Question: Is it true that Christians and non-Christians have the same rate of divorce?
Answer:
Some reporter called me a few months ago and said,
Reporter: There is a new study, a new survey that indicates that divorce among Christians is the same as divorce among non-Christians. This survey has been done, this poll has been taken and it has been determined that Christians are divorced at the same rate that non-Christians are divorced in America. What do you think of that?
John MacArthur: I don't believe it—I do not believe that.
Reporter: But this is what the survey says!
John MacArthur: I don't care what the survey says—I don't believe that.
I don't believe it, and in fact, I believe that is to dishonor the Lord, to say that the power of Christ is zero in a marriage—the power of the Holy Spirit in a marriage. I don't believe that. I do not believe that true Christians get divorced at the same rate that non-Christians do.

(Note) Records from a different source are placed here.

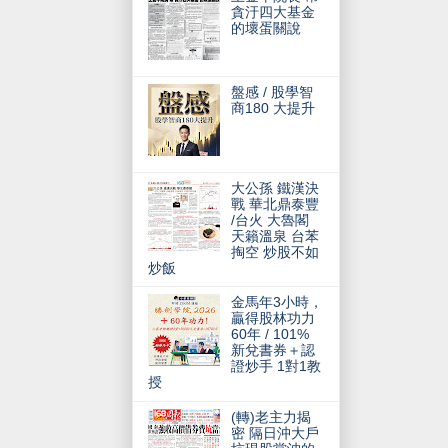
貪汙四大基金
的壞蛋關說
盤感 / 股學智
商180 大提升
大公孫 鐵漢決
戰 華北鼎泰豐
/台火 大魯閣
天籟溫泉 台苯
掏空 炒股不如
炒飯
金馬年3小時，
贏得股林功力
60年 / 101%
新兌書券＋認
證炒手 1對1教
授
(轉)老主力揭
密 隔日沖大戶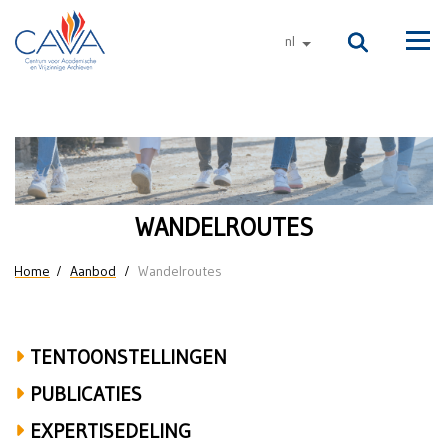
Naar de inhoud
nl
andere talen
Men
Wandelroutes
WANDELROUTES
U bent hier
Home
Aanbod
Wandelroutes
TENTOONSTELLINGEN
PUBLICATIES
EXPERTISEDELING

Well, it showed up in a newspaper and the guy who took the poll wasn't happy, because he thought I was questioning his integrity, so he wrote me a very, very strong letter. I have a large "strong letter" file—this is one, "How dare you question me! How dare you question the integrity of this poll!" Well, I said, "I'll question it on this basis: Who did you ask that question too? If you just surveyed the people who 'claimed' to be Christians—that doesn't count, and I might suggest to you that you don't know who the true Christians are."

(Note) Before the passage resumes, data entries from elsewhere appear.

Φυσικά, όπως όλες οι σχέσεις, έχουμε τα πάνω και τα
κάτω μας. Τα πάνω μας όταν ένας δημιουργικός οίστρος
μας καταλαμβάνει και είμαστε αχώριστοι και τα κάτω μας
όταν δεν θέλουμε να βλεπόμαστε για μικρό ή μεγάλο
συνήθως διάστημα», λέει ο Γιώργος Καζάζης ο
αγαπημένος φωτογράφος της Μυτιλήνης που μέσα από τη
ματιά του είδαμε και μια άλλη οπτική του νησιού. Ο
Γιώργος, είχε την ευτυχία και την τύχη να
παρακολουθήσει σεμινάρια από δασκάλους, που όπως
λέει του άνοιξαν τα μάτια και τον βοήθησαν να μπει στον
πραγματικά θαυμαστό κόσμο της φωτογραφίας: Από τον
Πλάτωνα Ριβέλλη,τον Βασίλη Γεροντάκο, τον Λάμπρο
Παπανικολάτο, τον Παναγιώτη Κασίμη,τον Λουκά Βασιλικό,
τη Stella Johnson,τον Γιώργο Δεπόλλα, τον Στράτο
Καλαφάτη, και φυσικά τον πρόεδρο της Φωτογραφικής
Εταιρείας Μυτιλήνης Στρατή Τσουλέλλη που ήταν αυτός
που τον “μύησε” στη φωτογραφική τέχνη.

So I didn't buy it at all. And what irritated me about it is that this is a dishonor to God! Because it denigrates the power of God in the life of a believer, with regard to the marriage! It wasn't a question whether you get your statistics right, it's a question of dishonoring God! You can't say that the power of God has no effect on marriages! I said, "You don't do that." Well, now it has become an evangelical urban legend—every time I turn around—I heard a secular news reporter say on the television the other day, "Well, now it has been proven that divorce among evangelical Christians or among Christians is the same as non-Christians." Now we are just another statistic. This is to say that God has no power in a marriage?
When divorces occur in our church [approximately 10,000 members] and they occur occasionally here—very often it is because somebody in the marriage who professed Christ—didn't know Him. If you go out and survey people in "churches" across the spectrum from Catholic to Protestant, and denominations, etc., etc., etc, who knows what you are going to get?
The same company that does the surveys is the company that surveyed the people who said, "We don't want Bible teaching anymore in the pulpit." Now what does that tell you about that crowd—if they don't love the Word of God?
It might be true that the divorce rate among nominal, cultural, so-called "Christians" is the same as those who don't claim to be Christians. But to assert that the divorce rate among true believers is the same as unbelievers—well, that's just preposterous.